*Your goal*
As soon as the line containing "50.73 | 9 |" appears in the material below, start returning lines exactly, and end with the line containing "1:09.60 | 2 |".

━━━━━ Data in this exercise

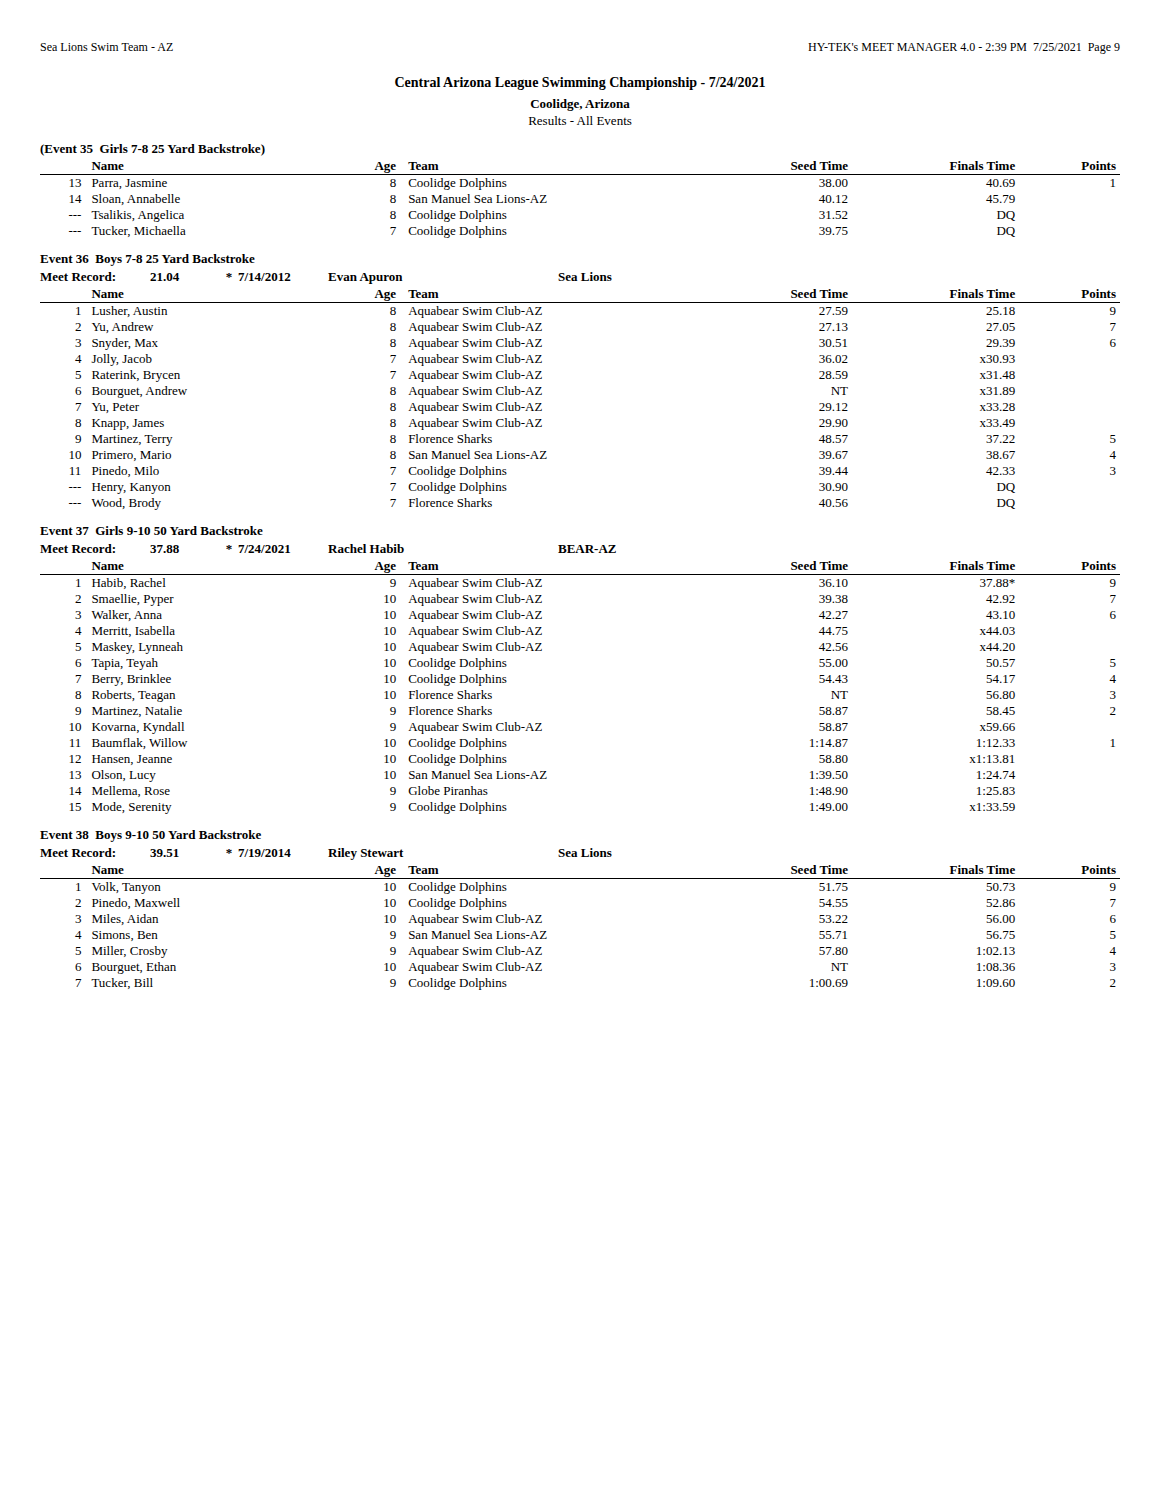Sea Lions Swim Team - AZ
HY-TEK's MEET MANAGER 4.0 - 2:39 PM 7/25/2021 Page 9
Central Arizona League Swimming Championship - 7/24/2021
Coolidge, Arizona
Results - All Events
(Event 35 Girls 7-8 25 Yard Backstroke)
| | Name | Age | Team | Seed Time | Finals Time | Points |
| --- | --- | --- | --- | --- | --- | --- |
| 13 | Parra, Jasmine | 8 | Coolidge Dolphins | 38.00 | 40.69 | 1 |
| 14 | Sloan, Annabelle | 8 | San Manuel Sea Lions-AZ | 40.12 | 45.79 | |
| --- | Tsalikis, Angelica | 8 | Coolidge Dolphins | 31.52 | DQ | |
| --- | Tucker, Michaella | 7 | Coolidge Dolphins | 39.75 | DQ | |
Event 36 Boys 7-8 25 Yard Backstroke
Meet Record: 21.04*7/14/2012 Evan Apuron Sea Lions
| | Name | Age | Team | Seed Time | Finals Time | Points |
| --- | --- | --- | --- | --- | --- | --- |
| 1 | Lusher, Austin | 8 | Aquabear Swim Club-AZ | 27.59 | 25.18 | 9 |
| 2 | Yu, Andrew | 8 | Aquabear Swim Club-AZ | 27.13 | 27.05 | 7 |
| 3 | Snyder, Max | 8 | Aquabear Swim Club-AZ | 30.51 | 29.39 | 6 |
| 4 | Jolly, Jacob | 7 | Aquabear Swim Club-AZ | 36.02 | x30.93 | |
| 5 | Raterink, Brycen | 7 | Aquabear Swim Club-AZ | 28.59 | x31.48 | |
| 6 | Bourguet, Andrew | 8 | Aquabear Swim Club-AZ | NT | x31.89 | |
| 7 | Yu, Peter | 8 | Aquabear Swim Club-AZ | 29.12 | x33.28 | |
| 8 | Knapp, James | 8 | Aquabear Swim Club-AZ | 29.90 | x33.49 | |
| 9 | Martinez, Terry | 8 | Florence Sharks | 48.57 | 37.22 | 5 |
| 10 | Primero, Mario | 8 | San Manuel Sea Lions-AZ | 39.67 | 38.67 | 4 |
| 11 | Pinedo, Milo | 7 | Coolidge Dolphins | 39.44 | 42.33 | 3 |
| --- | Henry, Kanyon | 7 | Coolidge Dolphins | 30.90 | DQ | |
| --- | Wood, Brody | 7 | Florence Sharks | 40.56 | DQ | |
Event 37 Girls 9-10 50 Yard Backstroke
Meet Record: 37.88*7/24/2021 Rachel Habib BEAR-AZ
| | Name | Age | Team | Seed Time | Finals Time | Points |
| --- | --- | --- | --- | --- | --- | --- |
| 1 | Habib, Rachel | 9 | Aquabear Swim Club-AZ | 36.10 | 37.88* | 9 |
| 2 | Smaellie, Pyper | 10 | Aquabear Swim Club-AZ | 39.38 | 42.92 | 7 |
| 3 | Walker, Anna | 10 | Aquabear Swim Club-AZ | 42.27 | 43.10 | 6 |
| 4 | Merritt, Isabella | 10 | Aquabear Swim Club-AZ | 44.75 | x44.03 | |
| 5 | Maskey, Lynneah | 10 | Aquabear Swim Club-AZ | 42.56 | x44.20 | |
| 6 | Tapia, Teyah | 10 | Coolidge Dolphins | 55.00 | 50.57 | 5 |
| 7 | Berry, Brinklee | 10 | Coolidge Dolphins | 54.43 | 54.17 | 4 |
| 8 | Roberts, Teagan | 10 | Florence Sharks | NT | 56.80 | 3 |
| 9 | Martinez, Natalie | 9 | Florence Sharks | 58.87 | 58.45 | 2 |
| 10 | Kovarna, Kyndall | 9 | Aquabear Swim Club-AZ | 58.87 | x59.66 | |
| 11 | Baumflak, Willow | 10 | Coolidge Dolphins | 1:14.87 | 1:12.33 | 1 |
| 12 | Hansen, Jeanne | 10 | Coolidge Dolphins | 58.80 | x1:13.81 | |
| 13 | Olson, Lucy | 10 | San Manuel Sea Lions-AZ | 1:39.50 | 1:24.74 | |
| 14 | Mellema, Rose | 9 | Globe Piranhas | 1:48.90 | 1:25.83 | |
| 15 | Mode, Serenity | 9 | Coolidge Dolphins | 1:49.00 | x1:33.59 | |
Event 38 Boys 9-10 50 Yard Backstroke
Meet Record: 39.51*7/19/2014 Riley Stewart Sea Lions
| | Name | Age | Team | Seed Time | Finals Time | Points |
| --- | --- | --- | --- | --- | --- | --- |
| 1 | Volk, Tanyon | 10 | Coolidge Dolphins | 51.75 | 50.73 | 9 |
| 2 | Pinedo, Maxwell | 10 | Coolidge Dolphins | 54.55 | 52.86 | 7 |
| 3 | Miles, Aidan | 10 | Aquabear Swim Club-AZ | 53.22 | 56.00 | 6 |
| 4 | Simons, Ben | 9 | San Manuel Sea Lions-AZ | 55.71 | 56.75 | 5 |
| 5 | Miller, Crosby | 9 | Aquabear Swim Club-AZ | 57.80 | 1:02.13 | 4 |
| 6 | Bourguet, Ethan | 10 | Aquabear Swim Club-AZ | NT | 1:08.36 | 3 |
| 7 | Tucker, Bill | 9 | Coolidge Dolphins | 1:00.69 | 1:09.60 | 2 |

━━━━━━━━━━
━━━━━ Data in this exercise

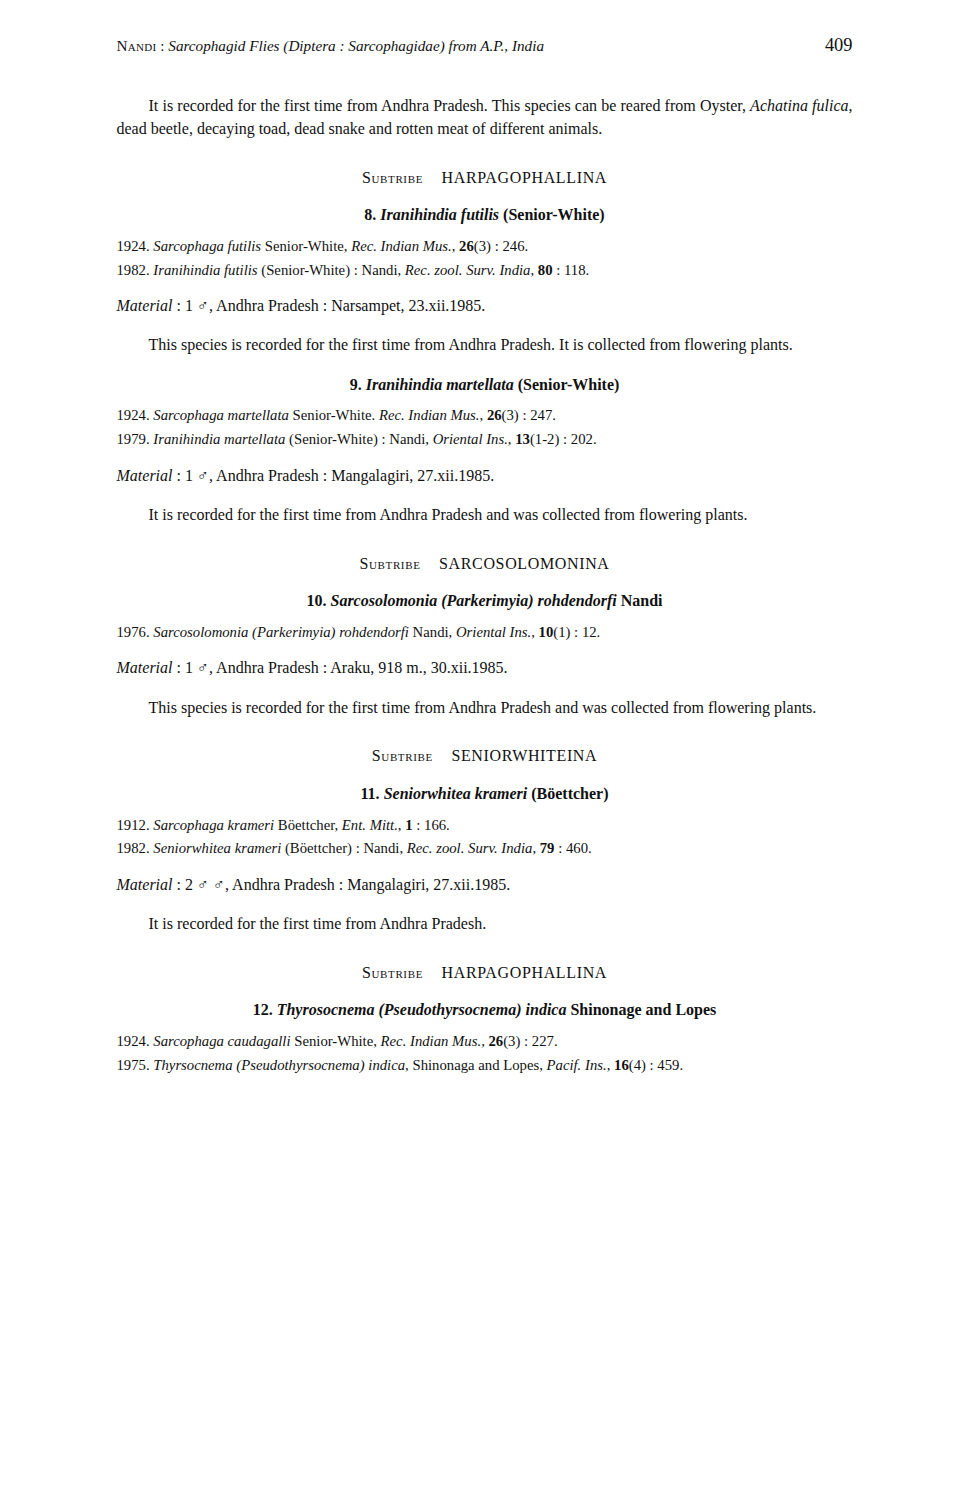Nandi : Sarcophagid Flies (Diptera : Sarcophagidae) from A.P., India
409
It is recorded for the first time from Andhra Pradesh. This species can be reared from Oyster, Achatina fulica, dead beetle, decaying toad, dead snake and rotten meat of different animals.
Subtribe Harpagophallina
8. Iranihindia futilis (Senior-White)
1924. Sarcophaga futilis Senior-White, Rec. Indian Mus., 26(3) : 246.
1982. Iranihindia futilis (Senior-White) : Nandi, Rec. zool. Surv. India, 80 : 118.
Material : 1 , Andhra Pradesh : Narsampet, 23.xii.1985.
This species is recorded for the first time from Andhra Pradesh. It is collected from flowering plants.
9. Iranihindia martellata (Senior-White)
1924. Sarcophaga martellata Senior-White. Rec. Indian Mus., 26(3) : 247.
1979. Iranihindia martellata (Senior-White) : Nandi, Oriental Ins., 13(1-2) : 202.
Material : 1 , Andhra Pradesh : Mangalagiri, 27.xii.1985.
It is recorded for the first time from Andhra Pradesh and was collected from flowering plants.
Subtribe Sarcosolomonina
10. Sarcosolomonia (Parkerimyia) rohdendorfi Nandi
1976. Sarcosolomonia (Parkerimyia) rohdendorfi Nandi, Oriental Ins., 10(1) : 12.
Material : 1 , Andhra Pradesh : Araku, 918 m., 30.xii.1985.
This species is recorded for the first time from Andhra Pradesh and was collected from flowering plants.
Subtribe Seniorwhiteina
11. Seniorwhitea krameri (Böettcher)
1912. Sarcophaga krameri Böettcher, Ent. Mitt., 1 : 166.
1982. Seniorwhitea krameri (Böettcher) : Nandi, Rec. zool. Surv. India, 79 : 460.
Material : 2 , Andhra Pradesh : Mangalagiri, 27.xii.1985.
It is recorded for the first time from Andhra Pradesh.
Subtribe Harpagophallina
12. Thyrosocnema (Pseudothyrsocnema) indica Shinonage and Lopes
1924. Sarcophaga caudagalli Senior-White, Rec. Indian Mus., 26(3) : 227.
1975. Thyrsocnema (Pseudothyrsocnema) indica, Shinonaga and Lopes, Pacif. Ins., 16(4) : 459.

━━━━━━━━━━

*Exercise result*
| 1 | Volk, Tanyon | 10 | Coolidge Dolphins | 51.75 | 50.73 | 9 |
| 2 | Pinedo, Maxwell | 10 | Coolidge Dolphins | 54.55 | 52.86 | 7 |
| 3 | Miles, Aidan | 10 | Aquabear Swim Club-AZ | 53.22 | 56.00 | 6 |
| 4 | Simons, Ben | 9 | San Manuel Sea Lions-AZ | 55.71 | 56.75 | 5 |
| 5 | Miller, Crosby | 9 | Aquabear Swim Club-AZ | 57.80 | 1:02.13 | 4 |
| 6 | Bourguet, Ethan | 10 | Aquabear Swim Club-AZ | NT | 1:08.36 | 3 |
| 7 | Tucker, Bill | 9 | Coolidge Dolphins | 1:00.69 | 1:09.60 | 2 |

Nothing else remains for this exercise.